Researchers have claimed that unresponsive patients’ brains could be able to recognize photographs of their family and friends.
Using functional magnetic resonance imaging (fMRI), Dr. Haggai Sharon and Dr. Yotam Pasternak of Tel Aviv University’s Functional Brain Center and Sackler Faculty of Medicine and the Tel Aviv Sourasky Medical Center have shown that the brains of patients in a vegetative state emotionally react to photographs of people they know personally as though they recognize them.
To gain insight into “what it feels like to be in a vegetative state,” the researchers worked with four patients in a persistent (defined as “month-long”) or permanent (persisting for more than three months) vegetative state.
They showed them photographs of people they did and did not personally know, then gauged the patients’ reactions using fMRI, which measures blood flow in the brain to detect areas of neurological activity in real time.
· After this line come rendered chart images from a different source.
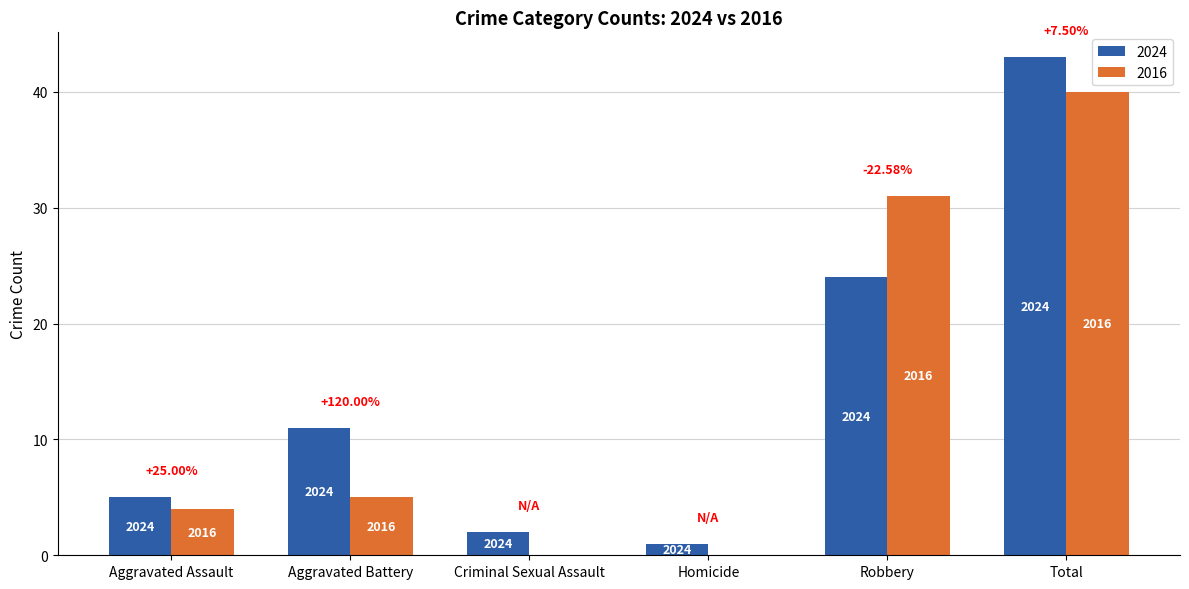

List the labels in order of 2024 value, largest first.

Total, Robbery, Aggravated Battery, Aggravated Assault, Criminal Sexual Assault, Homicide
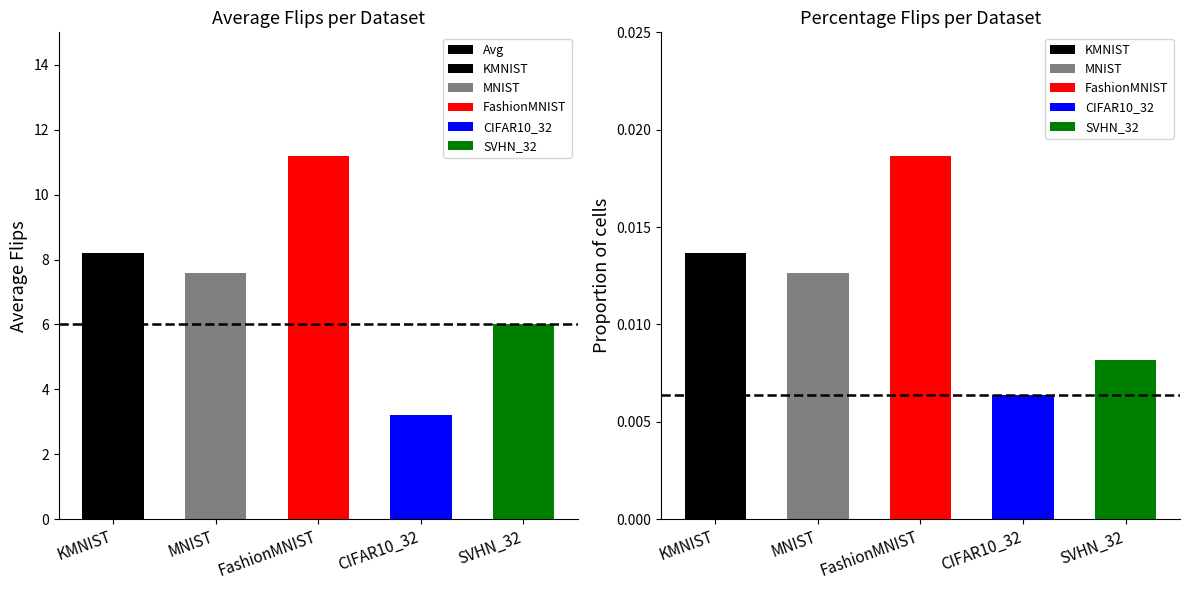

What is the sum of the values at SVHN_32 and MNIST?

13.6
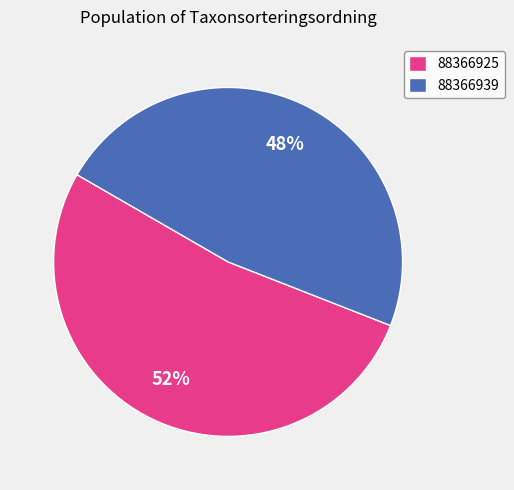

To the nearest percent, what is the average slice percentage?

50%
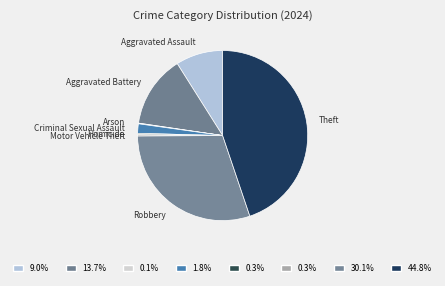

What is the smallest slice in the pie chart?

Arson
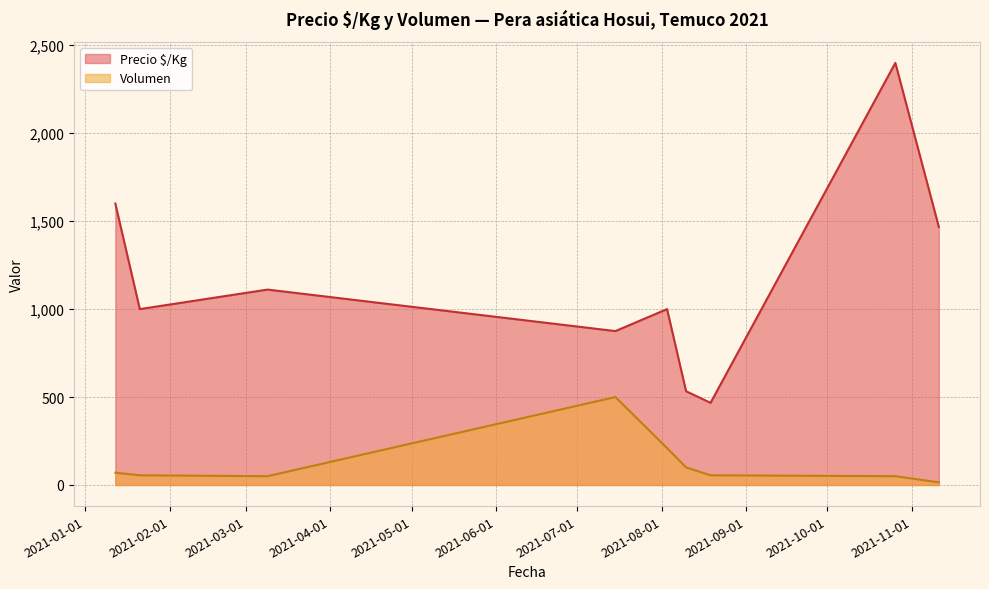

In Volumen, how many points are lower than both neighbors (excluding endpoints)?

1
In response to all the photographs, a region specific to facial recognition was activated in the patients’ brains, indicating that their brains had correctly identified that they were looking at faces.
But in response to the photographs of close family members and friends, brain regions involved in emotional significance and autobiographical information were also activated in the patients’ brains.
In other words, the patients reacted with activations of brain centers involved in processing emotion, as though they knew the people in the photographs. The results suggest patients in a vegetative state can register and categorize complex visual information and connect it to memories – a groundbreaking finding.